Broad meta-analyses find no significant association between saturated fat and heart disease or cardiac mortality.

Recent years


The emphasis shifts from fat percentages to food quality. In the PURE study, saturated fat consumption did not increase mortality, while high carbohydrate consumption was linked to increased risk.

Sirloin steak
Sirloin steak (credit: SHUTTERSTOCK)

So is it allowed to eat meat and eggs without limitation?


Public health policy changes slowly. Sometimes it relies on old perceptions even when science has already advanced.


Yes, this includes Israel as well, where food products are still marked with a large red label because of saturated fat.

The upcoming update of the American dietary guidelines, one of the most influential documents in the world, is expected to signal a change.


According to reports, the emphasis will move from focusing solely on saturated fat to a broader approach that focuses on processed food, empty carbohydrates and overall dietary quality.

That is, less counting of fat percentages and more questions like: How processed is the food, what is its source, and what is its nutritional value?

So is it allowed to eat meat and eggs without limitation?

No. But you do need to keep an open mind.

The fact that the fear of saturated fat was exaggerated for years does not mean that all animal-based food is free. Modern research does not say that “fat is good” or that “meat is the solution,” but that the picture is far more complex.
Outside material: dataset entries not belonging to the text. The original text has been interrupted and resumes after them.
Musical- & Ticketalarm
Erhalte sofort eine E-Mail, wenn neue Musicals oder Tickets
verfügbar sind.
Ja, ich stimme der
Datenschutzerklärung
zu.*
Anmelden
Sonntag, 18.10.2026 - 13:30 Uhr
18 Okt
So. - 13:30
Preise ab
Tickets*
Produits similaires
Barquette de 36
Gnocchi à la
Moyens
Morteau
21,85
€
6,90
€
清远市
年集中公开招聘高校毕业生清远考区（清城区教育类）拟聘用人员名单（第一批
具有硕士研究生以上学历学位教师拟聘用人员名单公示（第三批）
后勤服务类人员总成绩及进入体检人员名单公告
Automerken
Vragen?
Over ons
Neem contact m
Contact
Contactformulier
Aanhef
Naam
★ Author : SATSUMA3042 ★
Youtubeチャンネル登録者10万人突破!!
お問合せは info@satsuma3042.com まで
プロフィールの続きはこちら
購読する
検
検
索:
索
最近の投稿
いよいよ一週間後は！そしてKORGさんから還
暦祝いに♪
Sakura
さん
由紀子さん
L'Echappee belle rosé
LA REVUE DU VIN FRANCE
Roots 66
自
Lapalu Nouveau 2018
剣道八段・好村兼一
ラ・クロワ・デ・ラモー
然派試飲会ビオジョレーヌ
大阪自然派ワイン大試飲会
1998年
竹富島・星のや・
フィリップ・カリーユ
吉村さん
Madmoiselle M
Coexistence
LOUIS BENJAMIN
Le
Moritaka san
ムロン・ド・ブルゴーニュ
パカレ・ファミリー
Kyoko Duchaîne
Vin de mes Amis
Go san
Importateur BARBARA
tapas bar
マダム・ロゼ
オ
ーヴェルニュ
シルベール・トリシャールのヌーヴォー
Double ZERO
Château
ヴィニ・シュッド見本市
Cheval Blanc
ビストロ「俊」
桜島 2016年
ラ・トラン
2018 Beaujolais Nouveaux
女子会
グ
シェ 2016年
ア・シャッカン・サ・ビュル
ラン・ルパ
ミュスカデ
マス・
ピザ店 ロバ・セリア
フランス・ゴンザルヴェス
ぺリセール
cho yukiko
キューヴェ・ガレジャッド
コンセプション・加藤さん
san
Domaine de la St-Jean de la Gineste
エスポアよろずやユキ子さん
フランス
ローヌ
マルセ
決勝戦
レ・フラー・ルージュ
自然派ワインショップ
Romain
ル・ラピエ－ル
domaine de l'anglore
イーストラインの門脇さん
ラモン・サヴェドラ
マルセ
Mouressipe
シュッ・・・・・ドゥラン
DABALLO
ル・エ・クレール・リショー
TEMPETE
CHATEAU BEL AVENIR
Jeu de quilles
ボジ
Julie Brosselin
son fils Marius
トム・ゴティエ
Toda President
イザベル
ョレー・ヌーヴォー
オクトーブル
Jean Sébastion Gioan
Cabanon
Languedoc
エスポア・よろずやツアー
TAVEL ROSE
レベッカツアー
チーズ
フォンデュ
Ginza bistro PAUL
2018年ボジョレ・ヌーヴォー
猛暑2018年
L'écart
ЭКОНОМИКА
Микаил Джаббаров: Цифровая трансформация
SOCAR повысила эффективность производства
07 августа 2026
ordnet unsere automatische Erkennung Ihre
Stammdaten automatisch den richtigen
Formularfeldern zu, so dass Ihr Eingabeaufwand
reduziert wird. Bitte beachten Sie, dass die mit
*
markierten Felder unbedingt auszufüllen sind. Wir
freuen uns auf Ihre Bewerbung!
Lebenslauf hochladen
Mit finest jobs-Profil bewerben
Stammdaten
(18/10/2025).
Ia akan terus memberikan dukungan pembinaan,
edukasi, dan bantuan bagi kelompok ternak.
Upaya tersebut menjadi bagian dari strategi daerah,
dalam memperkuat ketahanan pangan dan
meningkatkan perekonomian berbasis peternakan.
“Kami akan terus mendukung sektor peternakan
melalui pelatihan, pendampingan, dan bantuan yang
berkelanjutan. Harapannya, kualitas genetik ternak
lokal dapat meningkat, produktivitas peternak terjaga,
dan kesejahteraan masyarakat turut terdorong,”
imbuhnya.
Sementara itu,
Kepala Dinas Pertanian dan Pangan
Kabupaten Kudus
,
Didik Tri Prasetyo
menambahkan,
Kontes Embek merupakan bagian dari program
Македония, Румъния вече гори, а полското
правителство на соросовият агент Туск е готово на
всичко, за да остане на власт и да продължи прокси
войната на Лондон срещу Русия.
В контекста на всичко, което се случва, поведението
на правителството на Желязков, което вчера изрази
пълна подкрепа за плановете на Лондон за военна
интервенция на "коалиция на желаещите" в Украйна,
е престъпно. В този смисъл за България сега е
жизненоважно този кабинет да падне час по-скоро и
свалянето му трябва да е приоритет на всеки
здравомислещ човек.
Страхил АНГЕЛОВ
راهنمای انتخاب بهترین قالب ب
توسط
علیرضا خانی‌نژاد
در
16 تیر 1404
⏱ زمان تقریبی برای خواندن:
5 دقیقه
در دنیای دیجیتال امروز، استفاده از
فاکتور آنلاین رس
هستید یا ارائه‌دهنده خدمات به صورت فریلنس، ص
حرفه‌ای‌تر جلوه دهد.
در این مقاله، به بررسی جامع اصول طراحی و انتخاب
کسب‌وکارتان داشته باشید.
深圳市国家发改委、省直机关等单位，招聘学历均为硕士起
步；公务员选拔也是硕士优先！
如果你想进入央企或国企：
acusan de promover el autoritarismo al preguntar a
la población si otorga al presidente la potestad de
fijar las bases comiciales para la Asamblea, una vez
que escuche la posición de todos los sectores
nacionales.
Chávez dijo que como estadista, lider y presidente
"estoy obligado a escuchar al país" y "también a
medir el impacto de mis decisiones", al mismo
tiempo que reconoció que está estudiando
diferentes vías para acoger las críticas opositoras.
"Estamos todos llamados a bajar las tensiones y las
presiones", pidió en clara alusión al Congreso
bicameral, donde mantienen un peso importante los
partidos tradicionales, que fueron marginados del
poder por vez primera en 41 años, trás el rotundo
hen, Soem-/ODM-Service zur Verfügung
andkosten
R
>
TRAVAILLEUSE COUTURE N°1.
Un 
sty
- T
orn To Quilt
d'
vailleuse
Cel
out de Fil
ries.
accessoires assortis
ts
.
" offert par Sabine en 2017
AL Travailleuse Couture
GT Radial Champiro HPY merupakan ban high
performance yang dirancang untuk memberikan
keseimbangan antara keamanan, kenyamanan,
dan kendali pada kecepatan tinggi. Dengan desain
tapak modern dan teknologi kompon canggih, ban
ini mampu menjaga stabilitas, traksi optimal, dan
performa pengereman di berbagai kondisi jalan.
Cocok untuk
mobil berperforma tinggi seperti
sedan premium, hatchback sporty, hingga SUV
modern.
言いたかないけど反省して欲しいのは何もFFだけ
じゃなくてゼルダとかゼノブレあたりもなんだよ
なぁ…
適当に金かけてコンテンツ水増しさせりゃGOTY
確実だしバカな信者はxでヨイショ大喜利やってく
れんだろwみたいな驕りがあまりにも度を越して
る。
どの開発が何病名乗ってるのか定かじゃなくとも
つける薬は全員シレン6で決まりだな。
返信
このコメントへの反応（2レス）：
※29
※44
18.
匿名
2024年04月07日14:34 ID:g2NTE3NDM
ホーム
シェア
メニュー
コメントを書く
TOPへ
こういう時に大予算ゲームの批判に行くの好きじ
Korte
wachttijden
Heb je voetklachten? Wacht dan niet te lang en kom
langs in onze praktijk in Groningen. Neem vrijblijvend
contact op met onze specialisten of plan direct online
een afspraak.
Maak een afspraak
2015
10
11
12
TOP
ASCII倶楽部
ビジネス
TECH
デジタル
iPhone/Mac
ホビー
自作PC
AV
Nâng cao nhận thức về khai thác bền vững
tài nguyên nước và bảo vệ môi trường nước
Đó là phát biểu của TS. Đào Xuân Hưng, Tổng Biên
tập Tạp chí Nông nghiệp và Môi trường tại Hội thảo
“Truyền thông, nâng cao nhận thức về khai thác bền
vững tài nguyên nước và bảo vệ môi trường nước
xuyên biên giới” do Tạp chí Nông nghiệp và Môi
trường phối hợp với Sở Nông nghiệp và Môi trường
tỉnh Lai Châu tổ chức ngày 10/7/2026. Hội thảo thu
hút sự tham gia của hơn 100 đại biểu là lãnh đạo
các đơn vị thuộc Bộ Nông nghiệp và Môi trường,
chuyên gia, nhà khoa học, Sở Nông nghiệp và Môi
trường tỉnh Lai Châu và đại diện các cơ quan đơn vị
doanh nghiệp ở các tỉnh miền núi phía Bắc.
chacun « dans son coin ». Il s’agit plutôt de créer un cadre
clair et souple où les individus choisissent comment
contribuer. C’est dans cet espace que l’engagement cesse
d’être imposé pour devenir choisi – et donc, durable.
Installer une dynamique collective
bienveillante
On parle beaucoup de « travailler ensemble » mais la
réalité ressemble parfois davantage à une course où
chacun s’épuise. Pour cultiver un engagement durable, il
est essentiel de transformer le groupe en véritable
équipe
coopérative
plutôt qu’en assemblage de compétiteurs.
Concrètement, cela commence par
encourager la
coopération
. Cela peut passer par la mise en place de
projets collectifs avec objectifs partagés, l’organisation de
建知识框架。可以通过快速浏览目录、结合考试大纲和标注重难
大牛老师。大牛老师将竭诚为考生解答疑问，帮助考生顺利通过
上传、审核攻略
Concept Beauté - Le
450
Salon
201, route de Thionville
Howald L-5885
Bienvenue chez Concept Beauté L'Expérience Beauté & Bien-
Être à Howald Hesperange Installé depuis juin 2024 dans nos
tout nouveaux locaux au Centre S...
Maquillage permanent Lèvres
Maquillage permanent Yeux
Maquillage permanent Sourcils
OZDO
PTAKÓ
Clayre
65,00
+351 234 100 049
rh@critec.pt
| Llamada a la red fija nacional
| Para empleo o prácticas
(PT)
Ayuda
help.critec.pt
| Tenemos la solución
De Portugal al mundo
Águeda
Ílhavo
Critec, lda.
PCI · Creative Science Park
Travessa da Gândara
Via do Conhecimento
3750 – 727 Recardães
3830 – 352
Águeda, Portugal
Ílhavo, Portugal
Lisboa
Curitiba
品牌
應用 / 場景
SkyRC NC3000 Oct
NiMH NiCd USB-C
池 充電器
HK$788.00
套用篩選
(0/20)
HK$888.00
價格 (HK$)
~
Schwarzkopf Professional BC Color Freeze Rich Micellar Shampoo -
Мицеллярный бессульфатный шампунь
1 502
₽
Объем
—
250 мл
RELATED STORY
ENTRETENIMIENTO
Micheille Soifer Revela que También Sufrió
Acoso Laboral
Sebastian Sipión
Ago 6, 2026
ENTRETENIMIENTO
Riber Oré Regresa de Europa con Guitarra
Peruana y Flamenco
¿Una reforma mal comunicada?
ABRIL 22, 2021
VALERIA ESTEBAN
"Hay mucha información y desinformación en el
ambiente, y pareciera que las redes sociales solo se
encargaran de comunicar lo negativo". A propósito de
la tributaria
The connection between diet and heart disease depends on the overall context: Food quality, degree of processing, the amount of vegetables and fiber, physical activity, and overall caloric balance. Meat and eggs can be part of a healthy diet, especially when they are unprocessed and do not come at the expense of vegetables, legumes and natural foods. In contrast, processed meat, ultra-processed food and a calorie-dense, low-quality diet will remain problematic, even if they are low in fat.

The conclusion of recent years is not to remove limitations, but to change the point of view. Less obsession with fat and cholesterol, and more attention to empty carbohydrates, industrial food, additives and preservatives.

In the end, the important question is not how much fat is on the plate, but how close our food is to real food.